--- WHAT YOU WILL DO ---
Reproduce the whole listing, keeping each word unchanged.
━━ SOURCE DATA ━━
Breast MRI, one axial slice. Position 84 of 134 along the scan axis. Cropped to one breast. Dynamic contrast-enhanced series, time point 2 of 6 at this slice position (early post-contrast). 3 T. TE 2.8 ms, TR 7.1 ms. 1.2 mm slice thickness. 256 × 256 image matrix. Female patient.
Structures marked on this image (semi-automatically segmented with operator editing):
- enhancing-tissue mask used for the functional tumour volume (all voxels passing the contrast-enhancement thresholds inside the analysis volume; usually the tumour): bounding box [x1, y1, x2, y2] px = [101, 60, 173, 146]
━━━
--- WRITTEN SOLUTION ---
Breast MRI, one axial slice. Position 84 of 134 along the scan axis. Cropped to one breast. Dynamic contrast-enhanced series, time point 2 of 6 at this slice position (early post-contrast). 3 T. TE 2.8 ms, TR 7.1 ms. 1.2 mm slice thickness. 256 × 256 image matrix. Female patient.
Structures marked on this image (semi-automatically segmented with operator editing):
- enhancing-tissue mask used for the functional tumour volume (all voxels passing the contrast-enhancement thresholds inside the analysis volume; usually the tumour): bounding box [x1, y1, x2, y2] px = [101, 60, 173, 146]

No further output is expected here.